20 января. Воскресенье.
Утром написала письмо Зосе. Потом пошли мы — три девочки — на конюшню велеть закладывать, чтобы ехать за Эрдели, а сами пошли пешком вперед и сказали, чтобы Михайло нас догонял. Было полтора градуса мороза. Это в первый раз за всю зиму, а то бывало между 10-ю и 29-ю градусами. Дошли до церкви. Там Михайло нас догнал, и мы быстро (парой гусем) доехали до Ясенков.
Маша Кузминская получила вчера письмо от Ивана, в котором он говорил, что его мать хочет, чтобы он подождал жениться еще два года, и вот мы сегодня все решили сказать ему, что это невозможно. Встретя нас, он всмотрелся в наши лица, и сейчас же его лицо как-то упало. Он видел, что мы встревожены и расстроены (Маша вчера плакала), и это сейчас же на нем отразилось. Приехавши домой и позавтракавши, мы разошлись по своим делам, а Маша с Иваном остались в зале. Перед самым обедом Мишка ко мне прилетел, говоря, что Маша ревет. Я пошла наверх и увидала Машу, уткнувшую голову в колени и рыдающую, Ивана, стоящего против печки, бледного, как смерть, и всего дрожащего, и мама тоже заплаканную, тут же сидящую. Маша ушла вниз, и я немного погодя за ней и расспросила у нее все, что произошло. Оказывается, что мама пришла к ним в залу и стала расспрашивать Ивана про то, что его мать сказала на его брак, и, узнавши ее решение, сказала, что, очевидно, мать совсем этого не желает и что двух лет ждать нельзя, что Машино несчастье важнее, чем неудовольствие матери, и что ей жалко смотреть на них и т. д. Маша плакала, мама тоже, а Иван ушел в гостиную и там без чувств повалился на диван. Маша, рассказывая это, просто кричала от рыданий. Мне самой было страшно его жалко — сам еще такой ребенок и такая на нем огромная ответственность. И Машу жаль: она положила всю свою жизнь, все свои надежды на эту любовь, и если она рухнет, то ей ничего на свете не останется. А рухнуть она может. Мать, очевидно, имеет большое влияние на сына и, очевидно, хочет расстроить эту свадьбу, а он слабый и молодой и может подчиниться ее влиянию. Потом мы привели Ивана вниз к Маше, чтобы увести его от мама, и тут мы все плакали, даже обе Маши в девичьей и те, слыша нас, расплакались. После обеда опять они сидели вдвоем и говорили до тех пор, пока Маша не расплакалась и не пришла меня позвать пройтись с ней. У меня болели зубы, но я немедленно оделась и пошла.

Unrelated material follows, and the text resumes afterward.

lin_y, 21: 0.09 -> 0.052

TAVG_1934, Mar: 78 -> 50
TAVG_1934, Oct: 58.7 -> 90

Меня трогает ее доверчивое отношение ко мне, даже в мелочах. Сегодня наши сани раскатились и, ударившись об сугроб, перегнулись на сторону. Маша, которая сидела наискоски против меня, немедленно вскочила и бросилась ко мне на колени, как будто я могла бы ей тут помочь. Бедная! и в ее любви я ей помочь не могу. Я вижу, как она просто тает, и только могу ей повторять, чтобы она не клала своей жизни в этом, и вместе с тем утешать ее, говоря, что все устроится. Что за сильная и злая страсть — любовь! Как тут можно жить хорошо и помнить свои обязанности, когда все существо захвачено этой эгоистичной и жестокой страстью? Какое при этом полное равнодушие ко всему и всем вне этого. Мне иногда жалко, что я никогда не испытала этого, потому что никогда не была любима, когда сама любила. Но, когда я ясно себя представляю в таком положении, я чувствую, как страшно мне захотелось бы отделаться от него и опять быть свободной, жить полной жизнью и быть в состоянии все видеть, что вокруг, а не быть прикованной к одной точке.
Все эти дни читаю Евангелие, и очень многое, что прежде было непонятно, делается мне ясным и идет впрок. Но многое еще темно, и это большое страдание слышать и читать вещи, которые не понимаешь, и чувствовать, что не доживешь до того, чтобы все понимать и чтобы было ясно, как поступать. Утешение все-таки то, что ощутительно чувствуешь шаги вперед. Во всем этом также и последние дни были хорошие в этом отношении — и уроки с Сашей, и мой портрет, и чтение, и письма — все мне стало легче и во всем вижу шаги вперед. Только бы мое здоровье не испортило мне все. А я еще не довольно сильна, чтобы физический недуг не действовал бы на внутреннюю жизнь.
Сегодня получила хорошее письмо от Левки.
Папа очень весел, сегодня ездил на Мухортом верхом в Ясенки и со мной очень ласков.